• [Record set]
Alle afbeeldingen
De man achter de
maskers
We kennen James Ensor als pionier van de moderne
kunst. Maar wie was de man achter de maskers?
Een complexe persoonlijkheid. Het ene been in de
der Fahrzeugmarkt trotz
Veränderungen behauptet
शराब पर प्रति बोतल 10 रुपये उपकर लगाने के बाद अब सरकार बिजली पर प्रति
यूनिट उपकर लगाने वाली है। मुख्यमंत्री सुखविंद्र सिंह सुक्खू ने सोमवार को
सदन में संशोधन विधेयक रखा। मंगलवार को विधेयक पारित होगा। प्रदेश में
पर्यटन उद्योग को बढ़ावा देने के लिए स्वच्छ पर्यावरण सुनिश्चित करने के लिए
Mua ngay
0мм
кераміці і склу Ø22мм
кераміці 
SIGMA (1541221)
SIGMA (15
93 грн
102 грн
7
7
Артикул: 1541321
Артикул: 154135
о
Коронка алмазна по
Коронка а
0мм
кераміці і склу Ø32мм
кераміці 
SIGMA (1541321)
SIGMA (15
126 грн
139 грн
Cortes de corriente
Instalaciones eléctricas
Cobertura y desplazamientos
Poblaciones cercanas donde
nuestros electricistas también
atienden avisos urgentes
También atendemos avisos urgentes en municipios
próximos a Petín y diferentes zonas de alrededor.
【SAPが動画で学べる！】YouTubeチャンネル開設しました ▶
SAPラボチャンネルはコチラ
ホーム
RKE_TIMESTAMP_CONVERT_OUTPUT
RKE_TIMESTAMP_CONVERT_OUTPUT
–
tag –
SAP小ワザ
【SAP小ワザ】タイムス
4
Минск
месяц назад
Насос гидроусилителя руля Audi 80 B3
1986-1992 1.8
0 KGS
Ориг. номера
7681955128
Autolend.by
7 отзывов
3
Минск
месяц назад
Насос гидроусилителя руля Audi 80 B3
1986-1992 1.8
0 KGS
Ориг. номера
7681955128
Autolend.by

• [Your goal]
Could you transcribe the records in full, exactly?

• [Answer area]
Alle afbeeldingen
De man achter de
maskers
We kennen James Ensor als pionier van de moderne
kunst. Maar wie was de man achter de maskers?
Een complexe persoonlijkheid. Het ene been in de
der Fahrzeugmarkt trotz
Veränderungen behauptet
शराब पर प्रति बोतल 10 रुपये उपकर लगाने के बाद अब सरकार बिजली पर प्रति
यूनिट उपकर लगाने वाली है। मुख्यमंत्री सुखविंद्र सिंह सुक्खू ने सोमवार को
सदन में संशोधन विधेयक रखा। मंगलवार को विधेयक पारित होगा। प्रदेश में
पर्यटन उद्योग को बढ़ावा देने के लिए स्वच्छ पर्यावरण सुनिश्चित करने के लिए
Mua ngay
0мм
кераміці і склу Ø22мм
кераміці 
SIGMA (1541221)
SIGMA (15
93 грн
102 грн
7
7
Артикул: 1541321
Артикул: 154135
о
Коронка алмазна по
Коронка а
0мм
кераміці і склу Ø32мм
кераміці 
SIGMA (1541321)
SIGMA (15
126 грн
139 грн
Cortes de corriente
Instalaciones eléctricas
Cobertura y desplazamientos
Poblaciones cercanas donde
nuestros electricistas también
atienden avisos urgentes
También atendemos avisos urgentes en municipios
próximos a Petín y diferentes zonas de alrededor.
【SAPが動画で学べる！】YouTubeチャンネル開設しました ▶
SAPラボチャンネルはコチラ
ホーム
RKE_TIMESTAMP_CONVERT_OUTPUT
RKE_TIMESTAMP_CONVERT_OUTPUT
–
tag –
SAP小ワザ
【SAP小ワザ】タイムス
4
Минск
месяц назад
Насос гидроусилителя руля Audi 80 B3
1986-1992 1.8
0 KGS
Ориг. номера
7681955128
Autolend.by
7 отзывов
3
Минск
месяц назад
Насос гидроусилителя руля Audi 80 B3
1986-1992 1.8
0 KGS
Ориг. номера
7681955128
Autolend.by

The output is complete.